## [Source extract]
Another clear cut would be fine. TNG was 100 years after TOS. The next show could be 100 years after TNG.

But I still can't imagine a valid reason for yet another show that's about a spaceship crew having some adventures every week.

As said before, the initial concept of Enterprise was the right one because it was actually different. First season set on Earth, and then NASA style exploration, with great limits, a small crew, a not fully functional ship, etc...

The end result was TNG dressing up as a prequel just because the characters were a bit more down to Earth.

Two issues that I can see with a 100+ year post TNG series:

1) By the time we got to Nemeis TNG era tech was already near unbelievable. Jump a century ahead and you'd have tech would baffle the suspension of disbelief.

2) Related to "1": cost. You'd have to justify the Federation's tech being stagnant for a century, unless you wanted to pump a lot of money into greenscreen effects for sets and every day activities.
 
Another clear cut would be fine. TNG was 100 years after TOS. The next show could be 100 years after TNG.

But I still can't imagine a valid reason for yet another show that's about a spaceship crew having some adventures every week.

## [Task prompt]
In the Star Trek text, where was the first season of the initial Enterprise concept set?

## [Data section]
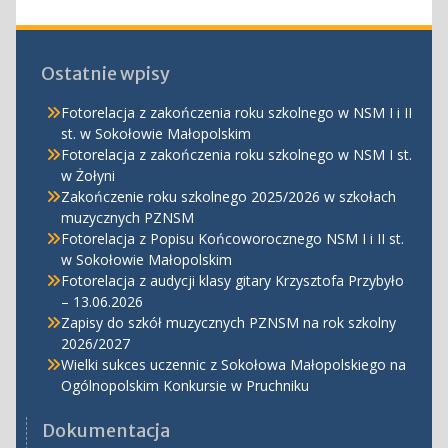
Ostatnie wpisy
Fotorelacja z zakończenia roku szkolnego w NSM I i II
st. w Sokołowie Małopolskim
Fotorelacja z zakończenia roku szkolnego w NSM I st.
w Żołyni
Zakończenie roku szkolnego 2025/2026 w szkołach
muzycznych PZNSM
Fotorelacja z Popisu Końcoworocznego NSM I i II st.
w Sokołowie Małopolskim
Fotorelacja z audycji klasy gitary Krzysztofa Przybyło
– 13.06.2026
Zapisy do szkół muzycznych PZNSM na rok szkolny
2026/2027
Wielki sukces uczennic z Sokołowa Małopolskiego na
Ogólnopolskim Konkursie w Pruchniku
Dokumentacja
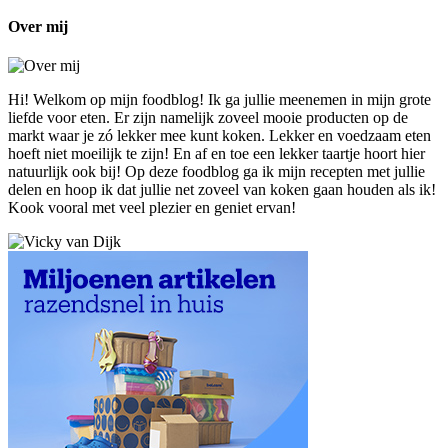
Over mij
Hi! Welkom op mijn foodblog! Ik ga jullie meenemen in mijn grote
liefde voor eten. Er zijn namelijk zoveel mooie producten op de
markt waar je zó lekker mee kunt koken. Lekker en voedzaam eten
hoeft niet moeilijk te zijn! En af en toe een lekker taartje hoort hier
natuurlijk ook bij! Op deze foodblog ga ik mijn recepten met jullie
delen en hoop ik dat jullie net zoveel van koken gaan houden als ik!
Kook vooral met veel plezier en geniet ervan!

## [Your solution]
On Earth.